Blackbird Energy (BBI-V) Oct 21, '14 has completed the previously announced bought-deal private placement of 86,207,000 special warrants and 15.9 million common shares to be issued on a flow-through basis in respect of Canadian exploration expenses at a price of 29 cents per special warrant and 34 cents per flow-through share for total gross proceeds of approximately $30.4-million.

Garth Braun, Blackbird's CEO commented: "With the completion of these financings Blackbird now has the team, the assets and the financing in place to begin proving up its resource rich land base by drilling its first two Montney wells at Elmworth while maintaining balance sheet flexibility to pursue and execute incremental strategic acquisitions. We are also very pleased to welcome significant new long term shareholders, including a new board member, and look forward to delivering significant value creation to our new and existing investors."

National Bank Financial Inc. as lead underwriter, together with Raymond James Ltd., Haywood Securities Inc., TD Securities Inc., Cormark Securities Inc. and Jennings Capital Inc. (collectively the "Underwriters"), acted as the underwriters with respect to the Financings. In connection with the Financing, the Underwriters received a cash commission equal to 5.0% of the gross proceeds raised under the Financing, other than for certain investors on a 'President's List'.

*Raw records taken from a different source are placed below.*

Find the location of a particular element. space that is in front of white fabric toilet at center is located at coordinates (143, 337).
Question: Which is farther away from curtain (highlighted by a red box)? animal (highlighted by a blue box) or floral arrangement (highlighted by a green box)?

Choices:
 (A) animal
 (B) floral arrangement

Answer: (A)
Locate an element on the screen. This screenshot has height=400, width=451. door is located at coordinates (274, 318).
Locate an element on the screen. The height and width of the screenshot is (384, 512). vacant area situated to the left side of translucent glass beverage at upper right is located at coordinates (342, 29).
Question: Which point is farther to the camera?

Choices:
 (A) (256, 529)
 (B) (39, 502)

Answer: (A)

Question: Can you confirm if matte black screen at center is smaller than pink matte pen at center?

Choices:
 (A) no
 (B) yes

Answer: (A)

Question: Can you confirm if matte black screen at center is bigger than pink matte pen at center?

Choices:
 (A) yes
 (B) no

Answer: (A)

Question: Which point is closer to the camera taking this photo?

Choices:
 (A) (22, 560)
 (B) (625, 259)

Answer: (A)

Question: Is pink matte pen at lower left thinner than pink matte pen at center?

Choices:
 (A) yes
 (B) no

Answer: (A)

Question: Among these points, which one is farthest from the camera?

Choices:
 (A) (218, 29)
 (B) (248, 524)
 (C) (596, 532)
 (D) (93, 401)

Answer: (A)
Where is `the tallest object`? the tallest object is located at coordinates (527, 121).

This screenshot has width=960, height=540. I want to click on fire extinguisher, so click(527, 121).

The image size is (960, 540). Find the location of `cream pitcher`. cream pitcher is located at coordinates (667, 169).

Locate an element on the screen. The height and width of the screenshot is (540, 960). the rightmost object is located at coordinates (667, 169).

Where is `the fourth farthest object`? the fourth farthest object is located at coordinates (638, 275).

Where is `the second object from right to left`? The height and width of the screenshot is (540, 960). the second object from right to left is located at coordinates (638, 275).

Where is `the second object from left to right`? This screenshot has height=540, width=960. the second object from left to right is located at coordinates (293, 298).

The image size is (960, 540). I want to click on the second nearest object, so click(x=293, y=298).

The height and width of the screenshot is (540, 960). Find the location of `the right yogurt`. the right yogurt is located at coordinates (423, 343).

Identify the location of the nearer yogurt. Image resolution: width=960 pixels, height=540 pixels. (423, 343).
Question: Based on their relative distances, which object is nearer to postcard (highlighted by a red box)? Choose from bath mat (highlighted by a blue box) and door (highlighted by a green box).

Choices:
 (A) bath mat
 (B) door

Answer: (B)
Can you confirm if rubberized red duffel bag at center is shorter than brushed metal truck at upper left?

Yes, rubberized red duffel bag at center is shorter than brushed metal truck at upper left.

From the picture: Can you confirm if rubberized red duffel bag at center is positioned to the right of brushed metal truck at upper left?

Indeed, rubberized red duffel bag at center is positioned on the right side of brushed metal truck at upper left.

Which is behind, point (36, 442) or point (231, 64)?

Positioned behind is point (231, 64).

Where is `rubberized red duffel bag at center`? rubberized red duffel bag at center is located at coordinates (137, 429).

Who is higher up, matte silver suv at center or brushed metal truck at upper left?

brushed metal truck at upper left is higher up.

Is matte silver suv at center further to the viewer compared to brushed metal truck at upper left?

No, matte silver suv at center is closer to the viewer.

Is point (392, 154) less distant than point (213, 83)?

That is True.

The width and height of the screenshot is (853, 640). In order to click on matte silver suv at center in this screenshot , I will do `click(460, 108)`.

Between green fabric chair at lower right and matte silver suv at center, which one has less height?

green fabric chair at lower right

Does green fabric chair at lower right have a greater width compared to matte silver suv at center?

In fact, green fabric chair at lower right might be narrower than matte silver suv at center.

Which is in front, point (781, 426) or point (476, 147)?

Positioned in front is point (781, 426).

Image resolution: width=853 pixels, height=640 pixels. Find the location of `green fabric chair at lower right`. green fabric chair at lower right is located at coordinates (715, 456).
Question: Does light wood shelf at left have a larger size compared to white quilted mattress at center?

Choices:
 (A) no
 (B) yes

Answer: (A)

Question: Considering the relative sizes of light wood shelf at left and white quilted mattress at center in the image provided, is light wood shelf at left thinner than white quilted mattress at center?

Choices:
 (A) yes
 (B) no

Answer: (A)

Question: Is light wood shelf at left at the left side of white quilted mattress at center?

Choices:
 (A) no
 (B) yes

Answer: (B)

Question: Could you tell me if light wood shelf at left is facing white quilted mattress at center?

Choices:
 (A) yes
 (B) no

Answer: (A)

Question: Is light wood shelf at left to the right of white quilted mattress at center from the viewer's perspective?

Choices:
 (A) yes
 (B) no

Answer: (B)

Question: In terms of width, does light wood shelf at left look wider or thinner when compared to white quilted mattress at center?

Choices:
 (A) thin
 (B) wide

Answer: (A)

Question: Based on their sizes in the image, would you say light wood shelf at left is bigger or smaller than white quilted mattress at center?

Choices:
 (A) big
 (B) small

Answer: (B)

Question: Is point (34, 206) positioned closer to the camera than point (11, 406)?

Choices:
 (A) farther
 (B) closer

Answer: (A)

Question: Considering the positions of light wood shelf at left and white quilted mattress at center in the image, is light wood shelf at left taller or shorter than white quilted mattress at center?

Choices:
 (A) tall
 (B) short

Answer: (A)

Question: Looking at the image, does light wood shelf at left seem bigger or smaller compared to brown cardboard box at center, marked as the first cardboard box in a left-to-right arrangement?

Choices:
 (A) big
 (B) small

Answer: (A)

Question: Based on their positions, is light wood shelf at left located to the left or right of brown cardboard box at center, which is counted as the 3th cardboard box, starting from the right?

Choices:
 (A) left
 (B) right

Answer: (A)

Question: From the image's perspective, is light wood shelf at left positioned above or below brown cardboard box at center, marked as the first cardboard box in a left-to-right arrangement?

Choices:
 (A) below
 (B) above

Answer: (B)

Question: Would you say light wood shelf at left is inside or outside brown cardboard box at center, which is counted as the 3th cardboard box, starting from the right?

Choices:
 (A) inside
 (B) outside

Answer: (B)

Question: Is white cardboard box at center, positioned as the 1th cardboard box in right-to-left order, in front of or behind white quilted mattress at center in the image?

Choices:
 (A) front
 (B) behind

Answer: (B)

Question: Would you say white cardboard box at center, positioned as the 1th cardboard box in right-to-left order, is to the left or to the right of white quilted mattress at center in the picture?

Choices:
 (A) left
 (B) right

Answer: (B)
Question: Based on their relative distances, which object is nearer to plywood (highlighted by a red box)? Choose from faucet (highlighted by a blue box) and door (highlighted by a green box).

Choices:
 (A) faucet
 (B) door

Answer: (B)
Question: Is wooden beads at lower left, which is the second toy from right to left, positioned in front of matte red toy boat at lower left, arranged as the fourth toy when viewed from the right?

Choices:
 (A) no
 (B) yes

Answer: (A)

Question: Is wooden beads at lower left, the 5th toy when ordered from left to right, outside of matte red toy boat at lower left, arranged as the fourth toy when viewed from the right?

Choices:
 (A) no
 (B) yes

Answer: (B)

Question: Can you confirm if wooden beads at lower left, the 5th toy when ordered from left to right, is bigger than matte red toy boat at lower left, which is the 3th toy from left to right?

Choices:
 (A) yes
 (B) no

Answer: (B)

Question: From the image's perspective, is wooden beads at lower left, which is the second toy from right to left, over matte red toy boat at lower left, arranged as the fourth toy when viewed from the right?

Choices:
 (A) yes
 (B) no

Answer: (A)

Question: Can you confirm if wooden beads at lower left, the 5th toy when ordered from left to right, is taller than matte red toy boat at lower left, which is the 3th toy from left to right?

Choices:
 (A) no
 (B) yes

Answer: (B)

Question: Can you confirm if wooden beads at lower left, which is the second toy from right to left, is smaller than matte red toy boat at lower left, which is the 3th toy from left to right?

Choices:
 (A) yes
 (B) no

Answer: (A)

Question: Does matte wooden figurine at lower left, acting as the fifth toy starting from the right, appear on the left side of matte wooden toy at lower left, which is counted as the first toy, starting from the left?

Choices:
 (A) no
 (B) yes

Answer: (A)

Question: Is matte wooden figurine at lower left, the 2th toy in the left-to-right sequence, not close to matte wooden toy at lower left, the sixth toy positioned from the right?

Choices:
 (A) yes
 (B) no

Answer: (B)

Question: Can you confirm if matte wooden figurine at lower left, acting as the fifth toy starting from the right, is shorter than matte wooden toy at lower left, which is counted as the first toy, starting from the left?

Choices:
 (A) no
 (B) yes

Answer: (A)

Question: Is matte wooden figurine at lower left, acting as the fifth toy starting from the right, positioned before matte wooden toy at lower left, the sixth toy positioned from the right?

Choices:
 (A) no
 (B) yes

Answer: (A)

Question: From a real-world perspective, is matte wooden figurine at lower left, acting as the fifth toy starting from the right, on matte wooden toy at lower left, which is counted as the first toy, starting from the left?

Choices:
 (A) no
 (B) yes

Following completion of the Financings and closing of the previously announced non-brokered financing of approximately $7 million, Blackbird has approximately $44 million of cash and net working capital. Blackbird intends to use the net proceeds from the Financings along with its current net working capital balance to fund ongoing exploration and development of its core Montney lands at Wapiti, potential strategic acquisitions and for general and corporate purposes.

In connection with the Financings, the Company has agreed to prepare and file a prospectus (the "Qualification Prospectus") and all other necessary documents in order to qualify the Common Shares issuable upon conversion of the Special Warrants to subscribers resident in Canada, or otherwise subject to Canadian securities laws. The Company has agreed to use commercially reasonable best efforts to obtain a receipt for the Qualification Prospectus within 60 days of the closing date of the Financings.

In accordance with applicable securities laws, the Special Warrants and Flow-Through Shares are subject to a four month and one day hold period, expiring on February 22, 2015 unless a receipt for the Qualification Prospectus is obtained prior to such date.